Existing similar systems include the Global Biodiversity Information Facility, the Non-indigenous Species Database Network, and Discover Life. These systems use different approaches including caching, cross-database searches, web services, and web scraping. The key question this study answered is what the best approach for creating this system.
A series of user surveys and interviews determined the required features for the system. Different possible approaches were tested for reliability and performance. The best approach was then selected based on how well each approach matched user needs.
Results/Conclusions Surveys of providers showed a wide variance in available information technology (IT) resources. The top user needs included being able to search across multiple databases and map occurrence data from different providers. Performance showed that approaches without a “cache” had linearly increasing search times. With over 200 potential databases this resulted in a cross-database search of over two minutes.

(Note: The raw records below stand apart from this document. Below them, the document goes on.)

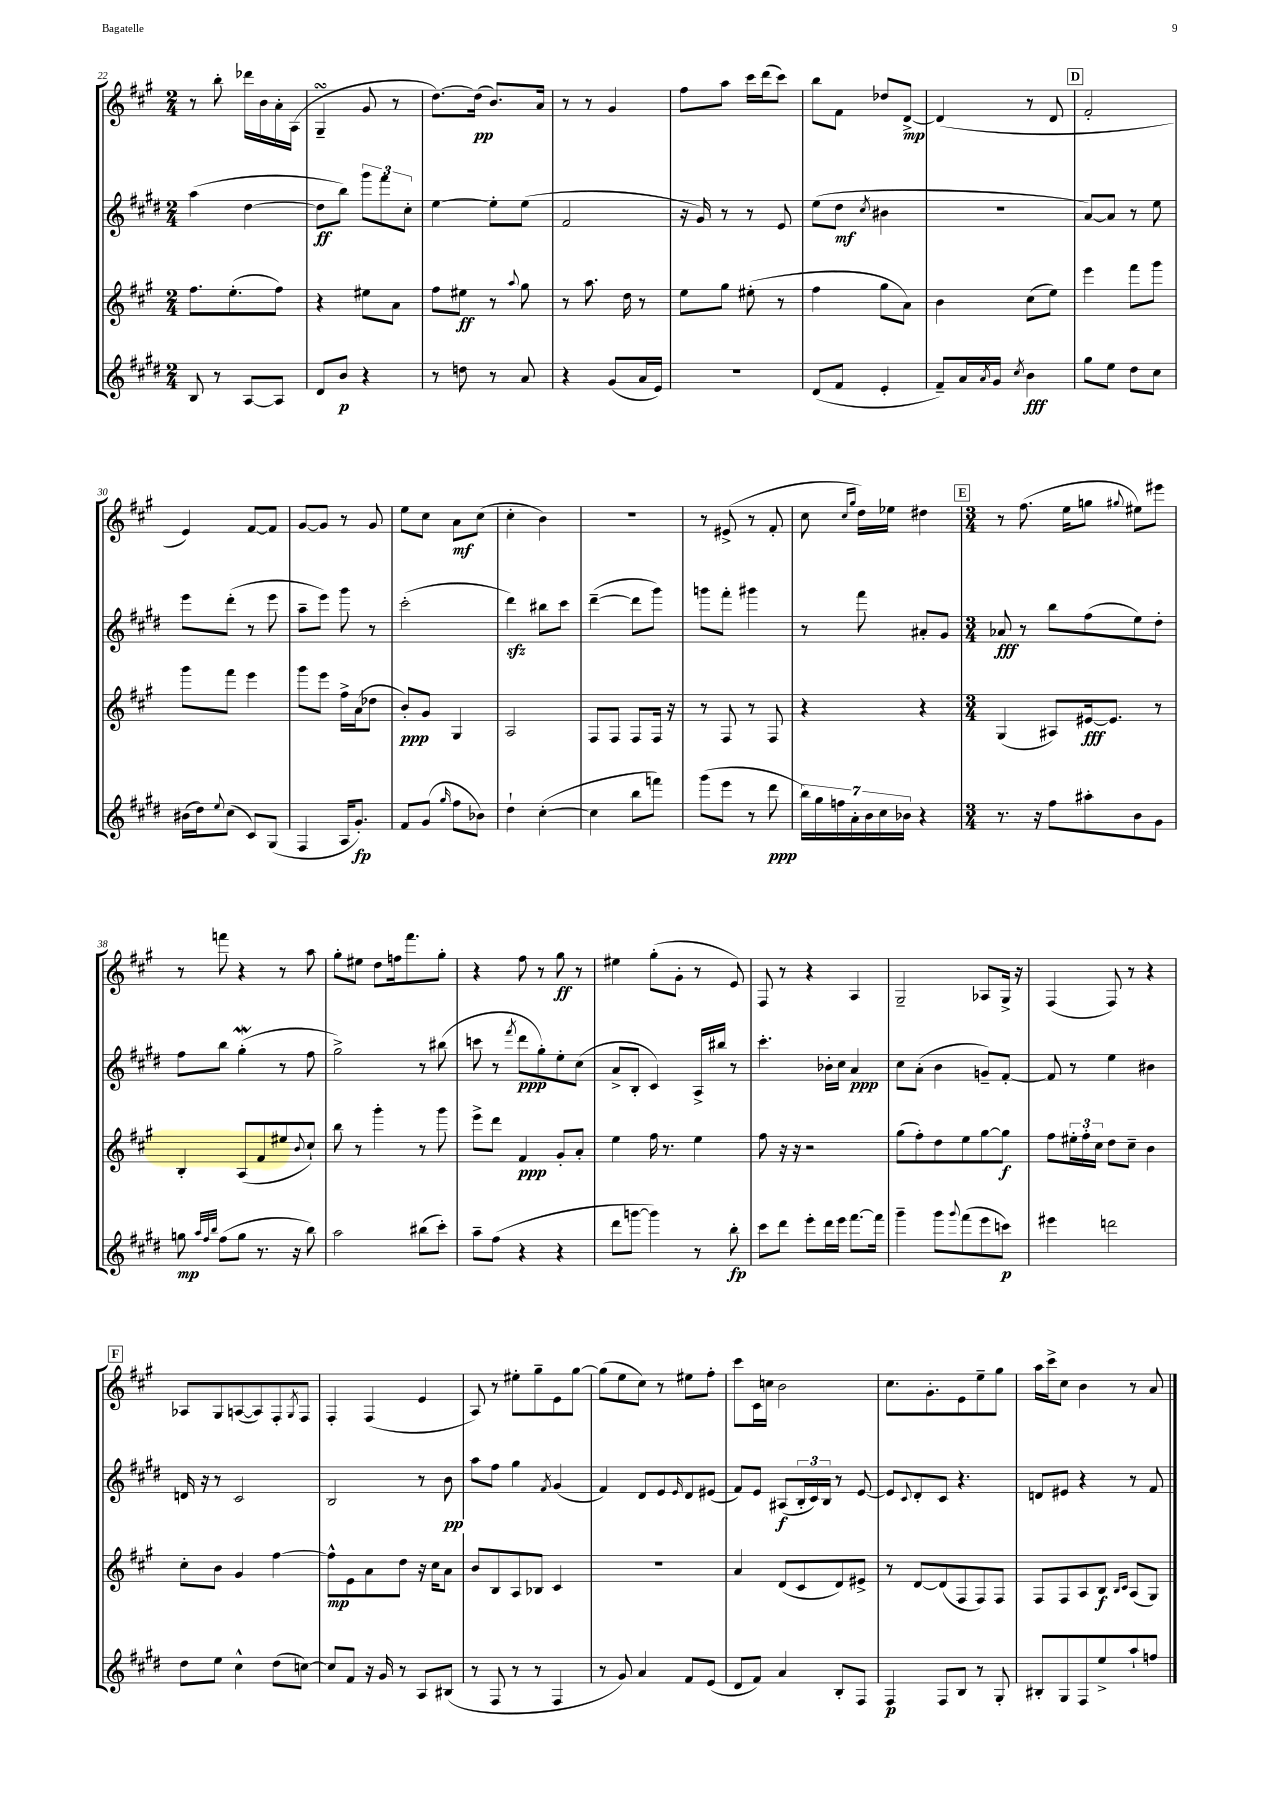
<<
\new StaffGroup <<
\new Staff = "s0" {
    \clef treble \key a \major \numericTimeSignature \time 2/4
    r8 b''8-. des'''16 b'16 a'16-. a16( |
    gis4--\turn gis'8 r8 |
    d''8.~) d''16\pp( b'8.) a'16 |
    r8 r8 gis'4 |
    fis''8 a''8 cis'''16 d'''16( cis'''8) |
    b''8 fis'8 des''8 d'8~->\mp |
    d'4( r8 d'8 |
    \mark \markup { \box "D" } fis'2-. |
    e'4) fis'8~ fis'8 |
    gis'8~ gis'8 r8 gis'8 |
    e''8 cis''8 a'8\mf cis''8( |
    cis''4-. b'4) |
    R2 |
    r8 eis'8->( r8 fis'8-. |
    cis''8 \grace { cis''16 gis''16 } d''16) ees''16 dis''4 |
    \mark \markup { \box "E" } \numericTimeSignature \time 3/4 r8 fis''8.( e''16 g''8 \appoggiatura { gis''8 } eis''8) eis'''8 |
    r8 f'''8 r4 r8 a''8 |
    gis''8-. eis''8 d''8 f''16 fis'''8. gis''8-. |
    r4 fis''8 r8 gis''8\ff r8 |
    eis''4 gis''8-.( gis'8-. r8 e'8) |
    fis8 r8 r4 a4 |
    gis2-- aes8 gis16-> r16 |
    fis4( fis8) r8 r4 |
    \mark \markup { \box "F" } aes8 gis8 a8~( a8) fis8-. \acciaccatura { gis8 } fis8 |
    fis4-. fis4( e'4 |
    a8) r8 eis''8-. gis''8-- e'8 gis''8~ |
    gis''8( e''8 cis''8) r8 eis''8 fis''8-. |
    cis'''8 cis'16 c''16 b'2 |
    cis''8. gis'8.-. e'8 e''8-- gis''8 |
    a''16 cis'''16-> cis''8 b'4 r8 a'8 \bar "|." |
}
\new Staff = "s1" {
    \clef treble \key e \major \numericTimeSignature \time 2/4
    a''4( dis''4~ |
    dis''8\ff b''8) \tuplet 3/2 { gis'''8 fis'''8 cis''8-. } |
    e''4~ e''8-. e''8( |
    fis'2 |
    r16 gis'16) r8 r8 e'8 |
    e''8( dis''8\mf \acciaccatura { cis''8 } bis'4 |
    R2 |
    \mark \markup { \box "D" } a'8~) a'8 r8 e''8 |
    e'''8 dis'''8-.( r8 e'''8 |
    a''8-- e'''8) gis'''8 r8 |
    cis'''2-.( |
    dis'''4\sfz) bis''8 cis'''8 |
    dis'''4~--( dis'''8 gis'''8) |
    g'''8 fis'''8-. gis'''4 |
    r8 fis'''8 ais'8-. gis'8 |
    \mark \markup { \box "E" } \numericTimeSignature \time 3/4 aes'8\fff r8 b''8 fis''8( e''8) dis''8-. |
    fis''8 b''8 gis''4-.\mordent( r8 fis''8 |
    gis''2->) r8 bis''8( |
    c'''8 r8 \acciaccatura { fis'''8 } dis'''8\ppp gis''8-.) e''8-. cis''8( |
    a'8-> b8-. cis'4) a16-> bis''16 r8 |
    cis'''4.-. bes'16-. cis''16 a'4\ppp |
    cis''8 a'8-.( b'4 g'8--) fis'8~-. |
    fis'8 r8 e''4 bis'4 |
    \mark \markup { \box "F" } d'16 r16 r8 cis'2 |
    b2 r8 b'8\pp |
    a''8 fis''8 gis''4 \acciaccatura { fis'8 } gis'4( |
    fis'4) dis'8 e'8 \grace { e'16 } dis'8 eis'8( |
    fis'8) e'8 ais8\f( \tuplet 3/2 { b16-. cis'16) b16 } r8 e'8~ |
    e'8 \appoggiatura { cis'8 } dis'8-. cis'8 r4. |
    d'8 eis'8 r4 r8 fis'8 \bar "|." |
}
\new Staff = "s2" {
    \clef treble \key a \major \numericTimeSignature \time 2/4
    fis''8. e''8.-.( fis''8) |
    r4 eis''8 a'8 |
    fis''8 eis''8\ff r8 \appoggiatura { a''8 } gis''8 |
    r8 a''8. d''16 r8 |
    e''8 gis''8 eis''8-.( r8 |
    fis''4 gis''8 a'8) |
    b'4 cis''8( e''8) |
    \mark \markup { \box "D" } e'''4 fis'''8 gis'''8 |
    gis'''8 fis'''8 e'''4 |
    gis'''8 e'''8 fis''16-> a'16( des''8 |
    b'8-.\ppp) gis'8 gis4 |
    a2 |
    fis8 fis8 fis8 fis16 r16 |
    r8 fis8 r8 fis8 |
    r4 r4 |
    \mark \markup { \box "E" } \numericTimeSignature \time 3/4 gis4( ais8) eis'16~\fff eis'8. r8 |
    b4-. a8( fis'8 eis''8 \appoggiatura { b'8 } cis''8-!) |
    b''8 r8 gis'''4-. r8 gis'''8 |
    e'''8-> d'''8 fis'4\ppp gis'8-. a'8-. |
    e''4 fis''16 r8. e''4 |
    fis''8 r16 r16 r2 |
    gis''8( fis''8-.) d''8 e''8 gis''8~ gis''8\f |
    fis''8 \tuplet 3/2 { eis''16-. fis''16-. cis''16 } d''8 cis''8-- b'4 |
    \mark \markup { \box "F" } cis''8-. b'8 gis'4 fis''4~ |
    fis''8-^\mp e'8 a'8 d''8 r16 cis''16 a'8 |
    b'8 b8 a8 bes8 cis'4 |
    R2. |
    a'4 d'8( cis'8 d'8) eis'8-> |
    r8 d'8~ d'8( fis8 fis8) fis8 |
    fis8 fis8 a8 b8\f \grace { b16 cis'16 } a8( gis8) \bar "|." |
}
\new Staff = "s3" {
    \clef treble \key e \major \numericTimeSignature \time 2/4
    b8 r8 a8~ a8 |
    dis'8 b'8\p r4 |
    r8 d''8 r8 a'8 |
    r4 gis'8( a'16 e'16) |
    r2 |
    dis'8( fis'8 e'4-. |
    fis'8--) a'16 \acciaccatura { a'8 } gis'16 \acciaccatura { cis''8 } b'4\fff |
    \mark \markup { \box "D" } gis''8 e''8 dis''8 cis''8 |
    bis'16( dis''16) \appoggiatura { e''8 } cis''8( cis'8) gis8( |
    fis4 a16 gis'8.-.\fp) |
    fis'8 gis'8( \grace { gis''16 } fis''8 bes'8) |
    dis''4-! cis''4~-.( |
    cis''4 b''8 f'''8) |
    gis'''8( e'''8 r8 dis'''8\ppp |
    \tuplet 7/4 { b''16) gis''16 f''16 a'16-. b'16 cis''16 bes'16 } r4 |
    \mark \markup { \box "E" } \numericTimeSignature \time 3/4 r8. r16 fis''8 ais''8-. b'8 gis'8 |
    g''8\mp \grace { a''32 fis''32 b''32 } fis''8( g''8 r8. r16 b''8) |
    a''2 bis''8( cis'''8-.) |
    a''8-- fis''8( r4 r4 |
    dis'''8 g'''8~ g'''4) r8 b''8-.\fp |
    cis'''8 dis'''8 e'''8-. dis'''16 e'''16 fis'''8.~ fis'''16 |
    gis'''4-- gis'''8 \appoggiatura { gis'''8 } fis'''8( e'''8 c'''8\p) |
    eis'''4 d'''2 |
    \mark \markup { \box "F" } dis''8 e''8 cis''4-^ dis''8( c''8~) |
    c''8 fis'8 r16 gis'16 r8 a8 bis8( |
    r8 fis8 r8 r8 fis4 |
    r8 gis'8) a'4 fis'8 e'8( |
    dis'8 fis'8) a'4 b8-. fis8 |
    fis4\p fis8 b8 r8 gis8-. |
    bis8-. gis8 fis8 e''8-> a''8-! f''8 \bar "|." |
}
>>
>>
\layout { \context { \Score currentBarNumber = #22 } }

A search time of over two minutes is unacceptable for searching and mapping. Based on this and other results GISIN will include a cache of data from providers. To meet the range of IT resources the system allows providers to contribute data to the cache by: (1) installing a web service on an existing databases, (2) harvesting from a text file on a servers, and (3) uploading a file directly into the cache. The cache will include a high-performance database for executing user queries and creating maps. Individuals and organizations can access data in the system through an easy to use web site or a set of high-performance web services. This will allow a broad range of organizations to develop additional features and perform research such as modeling and risk assessment for the invasive species management community.